Il Giudice per le Indagini Preliminari del Tribunale di Santa Maria Capua Vetere (Caserta) ha rinviato a giudizio l’ex direttore sanitario dell’Ospedale Psichiatrico Giudiziario “Filippo Saporito” di Aversa Adolfo Ferraro e 17 tra medici psichiatri e medici di guardia, per i reati di maltrattamenti e sequestro di persona commessi ai danni di alcuni internati tra il 2006 e la fine del 2011. Secondo la Procura della Repubblica di Santa Maria Capua Vetere gli indagati avrebbero costretto i pazienti a letto per periodi molto lunghi e con modalità non consentite.
Dagli accertamenti effettuati è emerso che le vittime sarebbero rimaste costrette a letto per un periodo superiore a quello consentito, cioè 24 ore, e qualcuno sarebbe addirittura rimasto fermo nel letto, facendo i propri bisogni per un periodo di 12 giorni senza alcuna assistenza. Le indagini sulle condizioni dei pazienti dell’Opg partirono nel gennaio 2011 dopo il suicidio di un detenuto, che si impiccò nella sua cella.
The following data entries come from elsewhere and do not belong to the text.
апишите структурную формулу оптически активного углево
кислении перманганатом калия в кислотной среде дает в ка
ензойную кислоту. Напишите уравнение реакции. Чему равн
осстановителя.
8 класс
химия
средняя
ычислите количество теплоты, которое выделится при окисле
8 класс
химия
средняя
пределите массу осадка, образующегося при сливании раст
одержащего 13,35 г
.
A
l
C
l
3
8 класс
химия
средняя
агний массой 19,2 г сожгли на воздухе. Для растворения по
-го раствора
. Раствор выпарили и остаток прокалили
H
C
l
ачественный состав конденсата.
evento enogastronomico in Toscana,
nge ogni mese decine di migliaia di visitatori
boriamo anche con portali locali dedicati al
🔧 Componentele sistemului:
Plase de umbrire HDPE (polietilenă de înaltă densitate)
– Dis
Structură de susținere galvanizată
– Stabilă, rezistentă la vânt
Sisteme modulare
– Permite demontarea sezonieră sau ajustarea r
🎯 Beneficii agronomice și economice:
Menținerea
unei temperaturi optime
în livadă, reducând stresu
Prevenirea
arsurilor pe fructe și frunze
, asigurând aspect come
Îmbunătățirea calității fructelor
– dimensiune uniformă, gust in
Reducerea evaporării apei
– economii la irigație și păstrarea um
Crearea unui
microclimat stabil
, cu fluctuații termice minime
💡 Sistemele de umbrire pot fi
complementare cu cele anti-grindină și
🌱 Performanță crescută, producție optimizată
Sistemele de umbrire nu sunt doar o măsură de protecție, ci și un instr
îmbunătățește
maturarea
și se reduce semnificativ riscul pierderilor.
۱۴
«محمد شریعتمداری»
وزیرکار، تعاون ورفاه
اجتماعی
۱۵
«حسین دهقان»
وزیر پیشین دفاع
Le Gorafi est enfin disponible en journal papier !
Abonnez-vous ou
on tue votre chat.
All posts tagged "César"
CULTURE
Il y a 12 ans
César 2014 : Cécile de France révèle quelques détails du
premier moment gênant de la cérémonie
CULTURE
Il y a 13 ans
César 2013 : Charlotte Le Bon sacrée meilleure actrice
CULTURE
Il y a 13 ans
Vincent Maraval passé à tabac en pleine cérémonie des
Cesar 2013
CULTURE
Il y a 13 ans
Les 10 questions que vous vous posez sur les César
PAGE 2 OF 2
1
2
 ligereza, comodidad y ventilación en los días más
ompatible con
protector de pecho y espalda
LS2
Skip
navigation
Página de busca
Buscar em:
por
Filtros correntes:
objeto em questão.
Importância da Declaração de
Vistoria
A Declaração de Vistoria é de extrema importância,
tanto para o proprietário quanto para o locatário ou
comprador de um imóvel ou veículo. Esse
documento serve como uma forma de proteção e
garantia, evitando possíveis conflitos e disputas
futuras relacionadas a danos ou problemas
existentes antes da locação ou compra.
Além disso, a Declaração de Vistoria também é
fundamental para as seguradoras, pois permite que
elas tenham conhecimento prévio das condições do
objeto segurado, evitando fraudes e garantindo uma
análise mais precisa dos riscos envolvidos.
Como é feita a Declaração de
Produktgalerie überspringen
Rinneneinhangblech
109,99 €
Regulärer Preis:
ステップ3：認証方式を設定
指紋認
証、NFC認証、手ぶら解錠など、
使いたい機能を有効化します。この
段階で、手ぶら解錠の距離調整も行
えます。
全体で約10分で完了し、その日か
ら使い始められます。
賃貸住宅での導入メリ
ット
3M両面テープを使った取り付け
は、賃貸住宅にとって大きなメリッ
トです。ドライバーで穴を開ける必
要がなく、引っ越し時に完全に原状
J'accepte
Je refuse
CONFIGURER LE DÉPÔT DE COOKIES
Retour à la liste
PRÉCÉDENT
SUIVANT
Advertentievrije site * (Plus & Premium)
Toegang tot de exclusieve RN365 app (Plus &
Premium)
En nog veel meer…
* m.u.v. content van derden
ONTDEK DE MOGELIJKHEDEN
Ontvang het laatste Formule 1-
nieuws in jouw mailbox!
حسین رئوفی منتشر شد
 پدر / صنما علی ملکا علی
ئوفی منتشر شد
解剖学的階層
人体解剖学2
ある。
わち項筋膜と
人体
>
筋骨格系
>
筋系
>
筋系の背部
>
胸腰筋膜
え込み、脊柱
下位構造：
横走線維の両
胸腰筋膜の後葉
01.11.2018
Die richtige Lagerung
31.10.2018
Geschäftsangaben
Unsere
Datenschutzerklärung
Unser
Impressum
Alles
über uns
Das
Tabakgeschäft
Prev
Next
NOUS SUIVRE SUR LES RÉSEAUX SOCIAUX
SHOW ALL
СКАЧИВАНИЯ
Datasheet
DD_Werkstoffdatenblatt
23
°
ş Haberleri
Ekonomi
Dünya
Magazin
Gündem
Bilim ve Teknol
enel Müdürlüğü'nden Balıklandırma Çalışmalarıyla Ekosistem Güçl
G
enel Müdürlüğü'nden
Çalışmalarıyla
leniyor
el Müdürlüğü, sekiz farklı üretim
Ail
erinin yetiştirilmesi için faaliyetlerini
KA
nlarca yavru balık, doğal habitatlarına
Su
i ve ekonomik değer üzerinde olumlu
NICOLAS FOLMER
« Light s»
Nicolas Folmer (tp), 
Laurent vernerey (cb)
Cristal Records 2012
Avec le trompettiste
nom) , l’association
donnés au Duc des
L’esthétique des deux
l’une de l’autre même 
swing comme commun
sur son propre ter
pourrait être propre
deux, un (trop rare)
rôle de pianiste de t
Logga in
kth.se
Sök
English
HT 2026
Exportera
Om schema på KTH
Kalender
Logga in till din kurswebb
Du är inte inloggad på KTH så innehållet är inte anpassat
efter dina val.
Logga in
La Procura fece sequestrare cartelle cliniche, documenti e foto. Proficuo per l’inchiesta giudiziaria fu anche lo scambio di informazioni con la Commissione d’inchiesta del Senato sul Servizio sanitario nazionale presieduta da Ignazio Marino, che all’Opg di Aversa inviò nello stesso periodo i Nas dei carabinieri. Il processo comincerà il 27 marzo 2015 davanti al Giudice Monocratico del Tribunale di Santa Maria Capua Vetere.
«La verità è che non c’è stata alcuna norma che ha vietato, fino ad ora, l’utilizzo del letto di contenzione nelle carceri-ospedale d’Italia, è assurdo ora processare chi quei malati doveva gestirli». Scendono in campo le difese dei medici di base e degli psichiatri, in servizio all’Opg di Aversa, rinviati a giudizio per maltrattamenti e sequestro di persona. A parlare, è stato l’avvocato Giuseppe Stellato che ha spiegato che i letti su cui vengono legati i detenuti malati ci sono ancora nelle strutture perché per legge non sono vietati. Sotto i riflettori, come parte offesa, ci sono i malati che nessuno vuole, anche a fine pena. Perché pericolosi.